Sarah rolled onto her right side and pushed up shakily on an elbow. She squinted hard at the picture, staring it down like an old adversary.
“Be sure. Be certain,” she told herself. “Got the rest of your life to make up your mind.” She managed a sarcastic chuckle and grimaced at the pain it sent through her, then settled back onto the pillows.
She lay there unmoving for a few moments.
Then she slipped a hand between the buttons of her nightgown moving it down across the warmth of her stomach until it touched the softness below.
She left it there until the twilight came over her and the pain went away.
Chapter Two
“Romance her if you have to, Phil,” said the President of the United States.
“No way. Not for all the Porsches in Stuttgart,” Keating replied in a tone born of their many years together in the military and government.
“For your country,” the President chided. “I’m your Commander-in-Chief, old buddy, and I just gave you a direct order.”
President James Hilliard winked, wrinkling his strong Gallic face, then smoothed his auburn beard. The first President since Benjamin Harrison in 1893 to sport one, he was fastidious about it.
“I can just see Will’s column now,” he said. “How does the President expect to tame the Russians when he can’t tame his own facial hair?”

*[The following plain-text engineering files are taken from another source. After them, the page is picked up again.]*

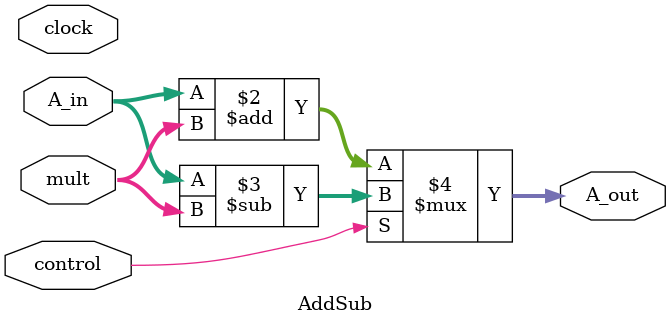
<source format=v>
module AddSub(mult, control, A_in, A_out, clock);
    input control, clock;
    input [3:0] A_in, mult;
    output [3:0] A_out;

    parameter Add = 1'b0 , Sub = 1'b1;

    wire [3:0] A_out;
     
    assign A_out = (control == Add) ? A_in + mult : A_in - mult;

endmodule

</source>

Keating responded with an obligatory chuckle.
A short time earlier, Philip Taylor Keating, chief U.S. disarmament negotiator, had crossed the snow-dappled grounds of Camp David to the presidential cottage to discuss upcoming talks in Geneva. During the next few days, Keating would be briefing NATO representatives — assuring them the United States could go toe-to-toe with the Russians and come away with a draw, without jeopardizing any member countries.
The two men sat in shirtsleeves across the table in the library. The President leaned back and centered his tie between heavily starched collar points.

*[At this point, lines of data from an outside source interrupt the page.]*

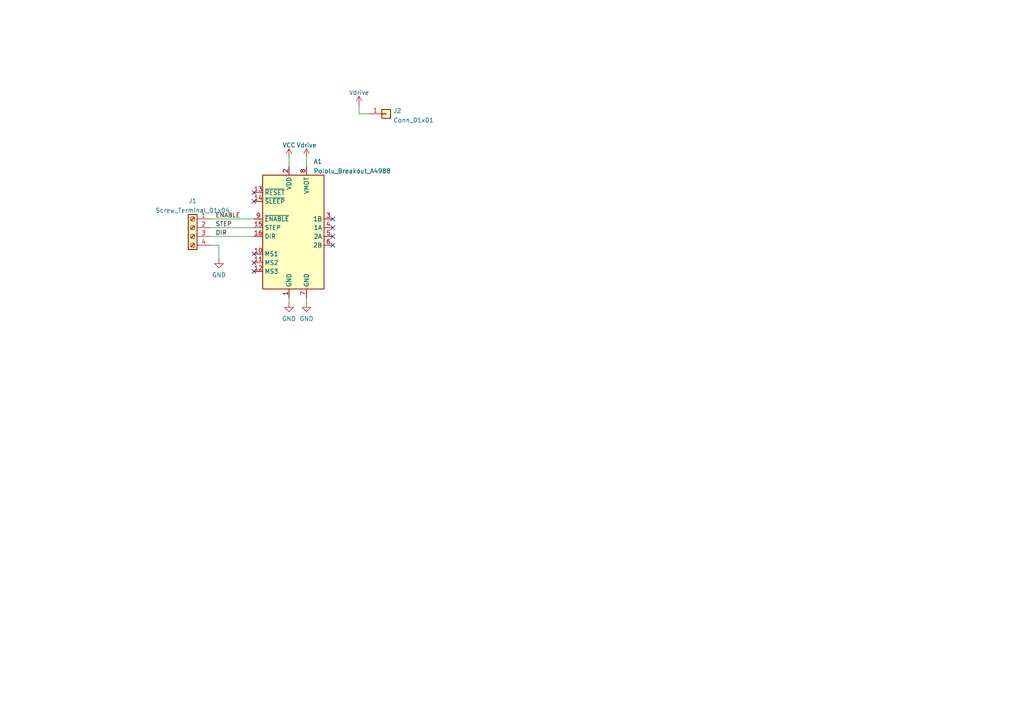
<source format=kicad_sch>
(kicad_sch (version 20211123) (generator eeschema)

  (uuid e63e39d7-6ac0-4ffd-8aa3-1841a4541b55)

  (paper "A4")

  


  (no_connect (at 73.66 58.42) (uuid 3a1dbf7b-46ab-4381-b591-554d2769ad07))
  (no_connect (at 73.66 55.88) (uuid 3a1dbf7b-46ab-4381-b591-554d2769ad07))
  (no_connect (at 73.66 78.74) (uuid 61542e25-9bb4-43a3-9f04-5553d6b2db23))
  (no_connect (at 73.66 73.66) (uuid 61542e25-9bb4-43a3-9f04-5553d6b2db23))
  (no_connect (at 73.66 76.2) (uuid 61542e25-9bb4-43a3-9f04-5553d6b2db23))
  (no_connect (at 96.52 71.12) (uuid de097fb4-477c-417d-bbd4-baadec4de0d9))
  (no_connect (at 96.52 68.58) (uuid de097fb4-477c-417d-bbd4-baadec4de0d9))
  (no_connect (at 96.52 66.04) (uuid de097fb4-477c-417d-bbd4-baadec4de0d9))
  (no_connect (at 96.52 63.5) (uuid de097fb4-477c-417d-bbd4-baadec4de0d9))

  (wire (pts (xy 83.82 86.36) (xy 83.82 87.884))
    (stroke (width 0) (type default) (color 0 0 0 0))
    (uuid 0207654c-efb7-4c72-ac72-b871209ae37e)
  )
  (wire (pts (xy 83.82 45.72) (xy 83.82 48.26))
    (stroke (width 0) (type default) (color 0 0 0 0))
    (uuid 1da8fdfe-c72b-4fd8-a96a-7ef7301d2bee)
  )
  (wire (pts (xy 88.9 45.72) (xy 88.9 48.26))
    (stroke (width 0) (type default) (color 0 0 0 0))
    (uuid 2870d5b6-0946-4868-a171-6574f5602cc4)
  )
  (wire (pts (xy 60.96 68.58) (xy 73.66 68.58))
    (stroke (width 0) (type default) (color 0 0 0 0))
    (uuid 2bb74159-ccb4-441d-b391-98059a48dcfa)
  )
  (wire (pts (xy 88.9 86.36) (xy 88.9 87.884))
    (stroke (width 0) (type default) (color 0 0 0 0))
    (uuid 484dba5c-c8d3-490c-b75c-bd4213319fd3)
  )
  (wire (pts (xy 63.5 71.12) (xy 63.5 75.184))
    (stroke (width 0) (type default) (color 0 0 0 0))
    (uuid 66ed604c-e7f9-4214-a7ce-6891a27eb359)
  )
  (wire (pts (xy 60.96 66.04) (xy 73.66 66.04))
    (stroke (width 0) (type default) (color 0 0 0 0))
    (uuid 916d0db0-cf8b-4ce1-998d-347122b67f96)
  )
  (wire (pts (xy 104.14 33.02) (xy 106.934 33.02))
    (stroke (width 0) (type default) (color 0 0 0 0))
    (uuid 9faad16b-7ecd-46b4-b009-a3b5688fdc1e)
  )
  (wire (pts (xy 60.96 71.12) (xy 63.5 71.12))
    (stroke (width 0) (type default) (color 0 0 0 0))
    (uuid b62f9abb-bfd3-4b56-bb15-e072fb103079)
  )
  (wire (pts (xy 104.14 30.48) (xy 104.14 33.02))
    (stroke (width 0) (type default) (color 0 0 0 0))
    (uuid c14f9779-cca5-4712-a079-ac20431f1f97)
  )
  (wire (pts (xy 60.96 63.5) (xy 73.66 63.5))
    (stroke (width 0) (type default) (color 0 0 0 0))
    (uuid e36ef450-2540-4ce7-a736-370356ff4a60)
  )

  (label "STEP" (at 62.484 66.04 0)
    (effects (font (size 1.27 1.27)) (justify left bottom))
    (uuid ddd0c375-0c94-4954-a4ab-45f6210173c8)
  )
  (label "ENABLE" (at 62.484 63.5 0)
    (effects (font (size 1.27 1.27)) (justify left bottom))
    (uuid e5c8db7e-a584-4c9a-99c5-abdff2b2a1d1)
  )
  (label "DIR" (at 62.484 68.58 0)
    (effects (font (size 1.27 1.27)) (justify left bottom))
    (uuid ea8d5dbf-ef24-4053-abfd-7ca65b8d9abc)
  )

  (symbol (lib_id "Driver_Motor:Pololu_Breakout_A4988") (at 83.82 66.04 0) (unit 1)
    (in_bom yes) (on_board yes) (fields_autoplaced)
    (uuid 2f215f15-3d52-4c91-93e6-3ea03a95622f)
    (property "Reference" "A1" (id 0) (at 90.9194 46.8335 0)
      (effects (font (size 1.27 1.27)) (justify left))
    )
    (property "Value" "Pololu_Breakout_A4988" (id 1) (at 90.9194 49.6086 0)
      (effects (font (size 1.27 1.27)) (justify left))
    )
    (property "Footprint" "Module:Pololu_Breakout-16_15.2x20.3mm" (id 2) (at 90.805 85.09 0)
      (effects (font (size 1.27 1.27)) (justify left) hide)
    )
    (property "Datasheet" "https://www.pololu.com/product/2980/pictures" (id 3) (at 86.36 73.66 0)
      (effects (font (size 1.27 1.27)) hide)
    )
    (pin "1" (uuid 3e903008-0276-4a73-8edb-5d9dfde6297c))
    (pin "10" (uuid 75ffc65c-7132-4411-9f2a-ae0c73d79338))
    (pin "11" (uuid 6475547d-3216-45a4-a15c-48314f1dd0f9))
    (pin "12" (uuid 8c6a821f-8e19-48f3-8f44-9b340f7689bc))
    (pin "13" (uuid 45008225-f50f-4d6b-b508-6730a9408caf))
    (pin "14" (uuid a544eb0a-75db-4baf-bf54-9ca21744343b))
    (pin "15" (uuid 1a6d2848-e78e-49fe-8978-e1890f07836f))
    (pin "16" (uuid 7d34f6b1-ab31-49be-b011-c67fe67a8a56))
    (pin "2" (uuid 12422a89-3d0c-485c-9386-f77121fd68fd))
    (pin "3" (uuid 8e06ba1f-e3ba-4eb9-a10e-887dffd566d6))
    (pin "4" (uuid 40165eda-4ba6-4565-9bb4-b9df6dbb08da))
    (pin "5" (uuid 7e023245-2c2b-4e2b-bfb9-5d35176e88f2))
    (pin "6" (uuid 4780a290-d25c-4459-9579-eba3f7678762))
    (pin "7" (uuid df68c26a-03b5-4466-aecf-ba34b7dce6b7))
    (pin "8" (uuid babeabf2-f3b0-4ed5-8d9e-0215947e6cf3))
    (pin "9" (uuid e8c50f1b-c316-4110-9cce-5c24c65a1eaa))
  )

  (symbol (lib_id "Connector:Screw_Terminal_01x04") (at 55.88 66.04 0) (mirror y) (unit 1)
    (in_bom yes) (on_board yes) (fields_autoplaced)
    (uuid 5193153d-e05e-4fbb-b393-b2b7362eaa1f)
    (property "Reference" "J1" (id 0) (at 55.88 58.2635 0))
    (property "Value" "Screw_Terminal_01x04" (id 1) (at 55.88 61.0386 0))
    (property "Footprint" "TerminalBlock_Phoenix:TerminalBlock_Phoenix_MKDS-1,5-4-5.08_1x04_P5.08mm_Horizontal" (id 2) (at 55.88 66.04 0)
      (effects (font (size 1.27 1.27)) hide)
    )
    (property "Datasheet" "~" (id 3) (at 55.88 66.04 0)
      (effects (font (size 1.27 1.27)) hide)
    )
    (pin "1" (uuid c12e8a89-f526-49d0-a9ad-6647837c48e3))
    (pin "2" (uuid 0368756e-259a-4403-9f59-4ac2cd4ef727))
    (pin "3" (uuid ec6af255-3fed-4d18-a575-0bef521de184))
    (pin "4" (uuid 318e847a-71ca-4f9e-ad67-cc232dfa5130))
  )

  (symbol (lib_id "power:Vdrive") (at 88.9 45.72 0) (unit 1)
    (in_bom yes) (on_board yes) (fields_autoplaced)
    (uuid 5719f41b-f904-4a14-be7b-c42b46e963e0)
    (property "Reference" "#PWR0104" (id 0) (at 83.82 49.53 0)
      (effects (font (size 1.27 1.27)) hide)
    )
    (property "Value" "Vdrive" (id 1) (at 88.9 42.1155 0))
    (property "Footprint" "" (id 2) (at 88.9 45.72 0)
      (effects (font (size 1.27 1.27)) hide)
    )
    (property "Datasheet" "" (id 3) (at 88.9 45.72 0)
      (effects (font (size 1.27 1.27)) hide)
    )
    (pin "1" (uuid 332684b8-b77e-4a8c-a386-1c014b162710))
  )

  (symbol (lib_id "power:VCC") (at 83.82 45.72 0) (unit 1)
    (in_bom yes) (on_board yes) (fields_autoplaced)
    (uuid 5f4e421e-f4e3-411f-a409-40e12cb0c75d)
    (property "Reference" "#PWR0103" (id 0) (at 83.82 49.53 0)
      (effects (font (size 1.27 1.27)) hide)
    )
    (property "Value" "VCC" (id 1) (at 83.82 42.1155 0))
    (property "Footprint" "" (id 2) (at 83.82 45.72 0)
      (effects (font (size 1.27 1.27)) hide)
    )
    (property "Datasheet" "" (id 3) (at 83.82 45.72 0)
      (effects (font (size 1.27 1.27)) hide)
    )
    (pin "1" (uuid fc135416-7349-4874-95bb-d167e0200918))
  )

  (symbol (lib_id "Connector_Generic:Conn_01x01") (at 112.014 33.02 0) (unit 1)
    (in_bom yes) (on_board yes) (fields_autoplaced)
    (uuid 6e889523-9c5e-4165-809a-a5284ee6d794)
    (property "Reference" "J2" (id 0) (at 114.046 32.1115 0)
      (effects (font (size 1.27 1.27)) (justify left))
    )
    (property "Value" "Conn_01x01" (id 1) (at 114.046 34.8866 0)
      (effects (font (size 1.27 1.27)) (justify left))
    )
    (property "Footprint" "Connector_PinHeader_2.54mm:PinHeader_1x01_P2.54mm_Vertical" (id 2) (at 112.014 33.02 0)
      (effects (font (size 1.27 1.27)) hide)
    )
    (property "Datasheet" "~" (id 3) (at 112.014 33.02 0)
      (effects (font (size 1.27 1.27)) hide)
    )
    (pin "1" (uuid bc412e19-fb3a-4ea2-b5b9-d835f500f7d2))
  )

  (symbol (lib_id "power:GND") (at 88.9 87.884 0) (unit 1)
    (in_bom yes) (on_board yes) (fields_autoplaced)
    (uuid a0d4d928-1ff2-48e8-9a4f-906f3f212e84)
    (property "Reference" "#PWR0102" (id 0) (at 88.9 94.234 0)
      (effects (font (size 1.27 1.27)) hide)
    )
    (property "Value" "GND" (id 1) (at 88.9 92.4465 0))
    (property "Footprint" "" (id 2) (at 88.9 87.884 0)
      (effects (font (size 1.27 1.27)) hide)
    )
    (property "Datasheet" "" (id 3) (at 88.9 87.884 0)
      (effects (font (size 1.27 1.27)) hide)
    )
    (pin "1" (uuid d9c13232-650b-4fb7-a96b-3edc29613751))
  )

  (symbol (lib_id "power:Vdrive") (at 104.14 30.48 0) (unit 1)
    (in_bom yes) (on_board yes) (fields_autoplaced)
    (uuid a7a8250d-6358-4bd1-9112-f6217c1d8a9c)
    (property "Reference" "#PWR02" (id 0) (at 99.06 34.29 0)
      (effects (font (size 1.27 1.27)) hide)
    )
    (property "Value" "Vdrive" (id 1) (at 104.14 26.8755 0))
    (property "Footprint" "" (id 2) (at 104.14 30.48 0)
      (effects (font (size 1.27 1.27)) hide)
    )
    (property "Datasheet" "" (id 3) (at 104.14 30.48 0)
      (effects (font (size 1.27 1.27)) hide)
    )
    (pin "1" (uuid 110b9e4b-22bd-4d49-92a2-b0bf7447ced0))
  )

  (symbol (lib_id "power:GND") (at 63.5 75.184 0) (unit 1)
    (in_bom yes) (on_board yes) (fields_autoplaced)
    (uuid b2d1524e-884e-457d-ba9c-7497338f18c6)
    (property "Reference" "#PWR01" (id 0) (at 63.5 81.534 0)
      (effects (font (size 1.27 1.27)) hide)
    )
    (property "Value" "GND" (id 1) (at 63.5 79.7465 0))
    (property "Footprint" "" (id 2) (at 63.5 75.184 0)
      (effects (font (size 1.27 1.27)) hide)
    )
    (property "Datasheet" "" (id 3) (at 63.5 75.184 0)
      (effects (font (size 1.27 1.27)) hide)
    )
    (pin "1" (uuid e87a047a-5138-4806-bfb0-f8836e63035e))
  )

  (symbol (lib_id "power:GND") (at 83.82 87.884 0) (unit 1)
    (in_bom yes) (on_board yes) (fields_autoplaced)
    (uuid b614f4d7-8f4b-4c05-82d5-6ed5d80fab28)
    (property "Reference" "#PWR0101" (id 0) (at 83.82 94.234 0)
      (effects (font (size 1.27 1.27)) hide)
    )
    (property "Value" "GND" (id 1) (at 83.82 92.4465 0))
    (property "Footprint" "" (id 2) (at 83.82 87.884 0)
      (effects (font (size 1.27 1.27)) hide)
    )
    (property "Datasheet" "" (id 3) (at 83.82 87.884 0)
      (effects (font (size 1.27 1.27)) hide)
    )
    (pin "1" (uuid cdf4e69f-14bf-424d-8e1d-1110bc7998e1))
  )

  (sheet_instances
    (path "/" (page "1"))
  )

  (symbol_instances
    (path "/b2d1524e-884e-457d-ba9c-7497338f18c6"
      (reference "#PWR01") (unit 1) (value "GND") (footprint "")
    )
    (path "/a7a8250d-6358-4bd1-9112-f6217c1d8a9c"
      (reference "#PWR02") (unit 1) (value "Vdrive") (footprint "")
    )
    (path "/b614f4d7-8f4b-4c05-82d5-6ed5d80fab28"
      (reference "#PWR0101") (unit 1) (value "GND") (footprint "")
    )
    (path "/a0d4d928-1ff2-48e8-9a4f-906f3f212e84"
      (reference "#PWR0102") (unit 1) (value "GND") (footprint "")
    )
    (path "/5f4e421e-f4e3-411f-a409-40e12cb0c75d"
      (reference "#PWR0103") (unit 1) (value "VCC") (footprint "")
    )
    (path "/5719f41b-f904-4a14-be7b-c42b46e963e0"
      (reference "#PWR0104") (unit 1) (value "Vdrive") (footprint "")
    )
    (path "/2f215f15-3d52-4c91-93e6-3ea03a95622f"
      (reference "A1") (unit 1) (value "Pololu_Breakout_A4988") (footprint "Module:Pololu_Breakout-16_15.2x20.3mm")
    )
    (path "/5193153d-e05e-4fbb-b393-b2b7362eaa1f"
      (reference "J1") (unit 1) (value "Screw_Terminal_01x04") (footprint "TerminalBlock_Phoenix:TerminalBlock_Phoenix_MKDS-1,5-4-5.08_1x04_P5.08mm_Horizontal")
    )
    (path "/6e889523-9c5e-4165-809a-a5284ee6d794"
      (reference "J2") (unit 1) (value "Conn_01x01") (footprint "Connector_PinHeader_2.54mm:PinHeader_1x01_P2.54mm_Vertical")
    )
  )
)

</source>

“We need her, Phil,” he said sternly. “Support from Bonn is the key. Whatever it takes. I don’t want Gisela Pomerantz screwing this up. And according to Jake,” he went on, referring to Jake Boulton, director of Central Intelligence, “neither does Premier Kaparov. Despite official denials, his health is deteriorating rapidly, and it’s no secret he sees disarmament as his legacy. You with me?”
Keating nodded automatically. He heard the words, but he was thinking about Gisela Pomerantz, West Germany’s deputy minister for strategic deployment. They were young diplomats when they first met twelve years ago at the NATO Defense College in Rome. And Keating could still hear the ringing voice of the orientation officer that first day.
“As NATO’s most promising diplomatic and military personnel,” the instructor intoned, “you’ll be called on to manage crises on a global scale — and we’re going to teach you how. Now, it’s very important you make fast friendships here. These personal alliances will pay off down the line when you contact someone you actually know to get action in a crisis situation. Also important is the need for consensus, which, as you know, is always NATO’s biggest problem.”